# [你要做的]
请把下面的全部记录逐行复制一遍，每一行都保持原样。

:::::

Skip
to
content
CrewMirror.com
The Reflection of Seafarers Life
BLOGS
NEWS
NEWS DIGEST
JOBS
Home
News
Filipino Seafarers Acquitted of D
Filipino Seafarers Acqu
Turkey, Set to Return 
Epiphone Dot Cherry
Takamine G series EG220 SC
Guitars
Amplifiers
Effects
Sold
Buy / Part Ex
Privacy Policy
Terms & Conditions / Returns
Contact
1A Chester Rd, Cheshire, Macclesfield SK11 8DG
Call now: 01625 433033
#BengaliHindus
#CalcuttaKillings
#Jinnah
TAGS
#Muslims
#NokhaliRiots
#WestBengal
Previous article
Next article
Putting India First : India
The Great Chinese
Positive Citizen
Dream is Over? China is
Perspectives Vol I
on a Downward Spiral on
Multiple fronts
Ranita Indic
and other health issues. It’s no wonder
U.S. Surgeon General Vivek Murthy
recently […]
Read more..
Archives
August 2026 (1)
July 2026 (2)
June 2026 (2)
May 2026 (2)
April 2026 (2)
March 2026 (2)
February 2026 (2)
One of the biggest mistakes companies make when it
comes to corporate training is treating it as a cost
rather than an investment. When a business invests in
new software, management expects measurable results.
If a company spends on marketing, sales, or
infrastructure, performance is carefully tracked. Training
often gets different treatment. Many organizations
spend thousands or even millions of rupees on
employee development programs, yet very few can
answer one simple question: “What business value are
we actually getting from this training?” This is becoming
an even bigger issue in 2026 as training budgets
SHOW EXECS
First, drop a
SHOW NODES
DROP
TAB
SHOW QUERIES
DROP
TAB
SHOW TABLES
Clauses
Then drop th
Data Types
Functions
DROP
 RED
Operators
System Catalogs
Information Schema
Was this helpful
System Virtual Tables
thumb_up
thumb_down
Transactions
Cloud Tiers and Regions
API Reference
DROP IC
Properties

:::::

# [练习作答]
Skip
to
content
CrewMirror.com
The Reflection of Seafarers Life
BLOGS
NEWS
NEWS DIGEST
JOBS
Home
News
Filipino Seafarers Acquitted of D
Filipino Seafarers Acqu
Turkey, Set to Return 
Epiphone Dot Cherry
Takamine G series EG220 SC
Guitars
Amplifiers
Effects
Sold
Buy / Part Ex
Privacy Policy
Terms & Conditions / Returns
Contact
1A Chester Rd, Cheshire, Macclesfield SK11 8DG
Call now: 01625 433033
#BengaliHindus
#CalcuttaKillings
#Jinnah
TAGS
#Muslims
#NokhaliRiots
#WestBengal
Previous article
Next article
Putting India First : India
The Great Chinese
Positive Citizen
Dream is Over? China is
Perspectives Vol I
on a Downward Spiral on
Multiple fronts
Ranita Indic
and other health issues. It’s no wonder
U.S. Surgeon General Vivek Murthy
recently […]
Read more..
Archives
August 2026 (1)
July 2026 (2)
June 2026 (2)
May 2026 (2)
April 2026 (2)
March 2026 (2)
February 2026 (2)
One of the biggest mistakes companies make when it
comes to corporate training is treating it as a cost
rather than an investment. When a business invests in
new software, management expects measurable results.
If a company spends on marketing, sales, or
infrastructure, performance is carefully tracked. Training
often gets different treatment. Many organizations
spend thousands or even millions of rupees on
employee development programs, yet very few can
answer one simple question: “What business value are
we actually getting from this training?” This is becoming
an even bigger issue in 2026 as training budgets
SHOW EXECS
First, drop a
SHOW NODES
DROP
TAB
SHOW QUERIES
DROP
TAB
SHOW TABLES
Clauses
Then drop th
Data Types
Functions
DROP
 RED
Operators
System Catalogs
Information Schema
Was this helpful
System Virtual Tables
thumb_up
thumb_down
Transactions
Cloud Tiers and Regions
API Reference
DROP IC
Properties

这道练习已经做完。